I have one special note to make about ice cream in Thailand—there are exceptions and they can be equally delicious. If you guys are in the Salaya area of Bangkok, you must go by Anya's Place, a Euro-Thai eatery that specializes in alcoholic ice cream that might be the tastiest thing to share with friends on a hot summer's night.
Italian/French ice cream
When backpacking through Europe, I expected to fall absolutely in love with gelato and glace of Italy and France. What I didn't expect, however, was for it to become my favorite possible meal-replacement. Because meals in southern Europe can often be so expensive, my partner and I often would just have a delicious bit of ice cream for lunch instead of going to a restaurant. After all, when there is simply so much to see and little money to do it on, ice cream becomes the perfect cheap, portable snack!

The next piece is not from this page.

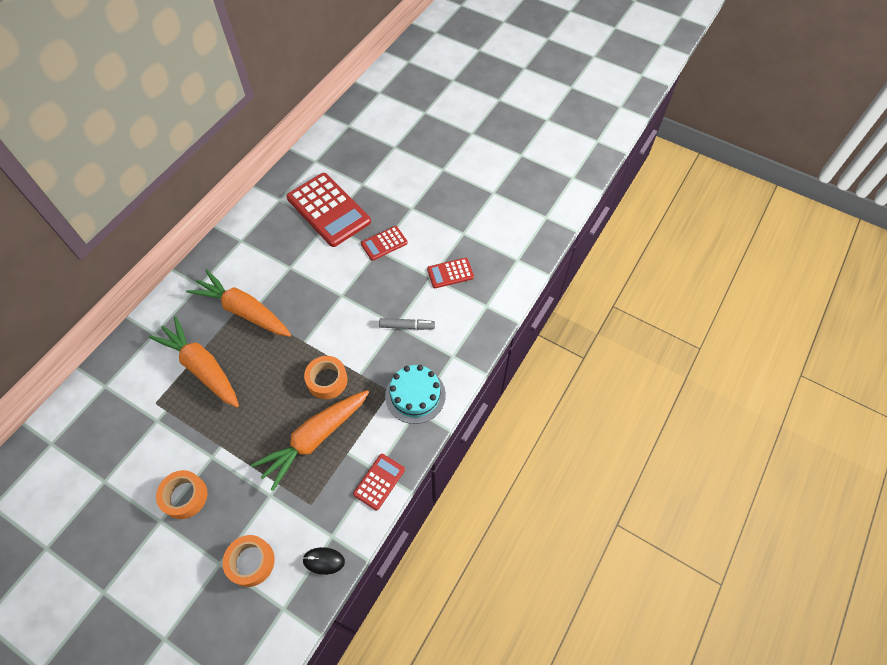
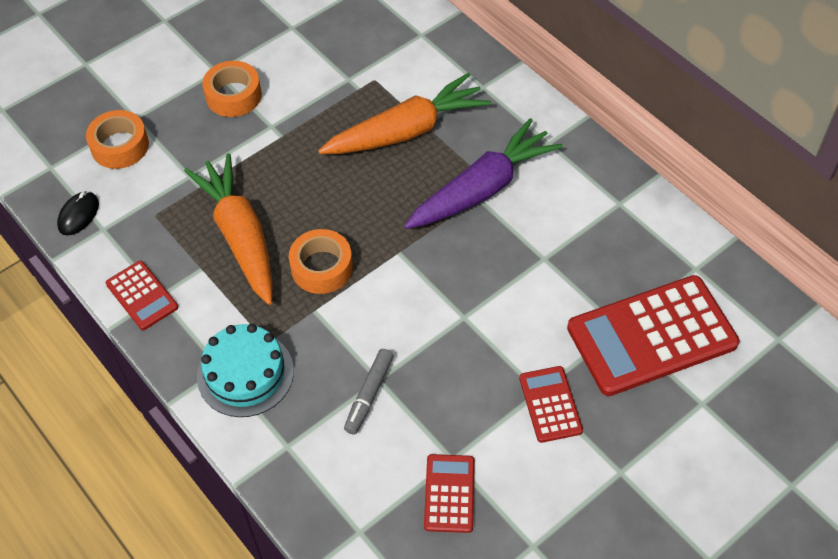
camera: 110 degrees right, 5 degrees down
(243, 310) = (483, 188): orange carrot -> purple carrot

Also, ice cream in Italy and France, although different perhaps in texture and levels of sweetness, constitute some of the most delicious ice cream I've ever tasted. While I always prefer vanilla or sweet cream and my boyfriend prefers dark chocolate, we were never disappointed with our dessert delights.
If you're unsure about what to get or else just curious, then definitely try a sample! Vendors love to brag about being the best ice cream in the world, so tell them to prove it to you—they'll know which flavors are their best.
American ice cream
While most people know American ice cream from such brands as Ben & Jerry's or Blue Bell, I think that the truly delicious way to have American ice cream is to have it home-made. Being from the Southern US, homemade ice cream was a large part of my childhood and is still the best treat I could possibly want. If you get a chance, or even want to make it (which is very easy!), then I would try traditional homemade ice cream and then perhaps add some local in-season fruits such as strawberries or peaches.
Finding homemade ice cream can definitely be difficult for travelers, as it's typically a fixture of family gatherings. However, it is certainly not difficult to make your own. Ice cream makers can often be found at discount stores or thrift shops for a bargain and are sure to be the life of the party!
Mexican ice cream
While not really ice cream in the traditional sense of the word, Mexican paletas are as delicious as any of the other treats that I mention. Paletas, a sort of popsicle made from fresh fruit, can be either creamy or strictly fruity, and are very popular in all areas of Latin America and in parts of the southern U.S.
The texture, which in the creamy flavors is similar to ice cream, is basically that of a fruit bar fresher than anything you could find in a supermarket. Flavors include coconut, strawberry, mango, lime, rice pudding, and many others depending on the region. In America, paletas can often be found in Latino grocery stores, although I must say that the ones off the cart in Mexico are much tastier.
There is still much of the world, and therefore many kinds of ice cream, that I haven't discovered, so it'd be great if you can add your experiences with local ice creams. So, what tasty icy treats have you tasted around the world that I should include in my next travel-treat?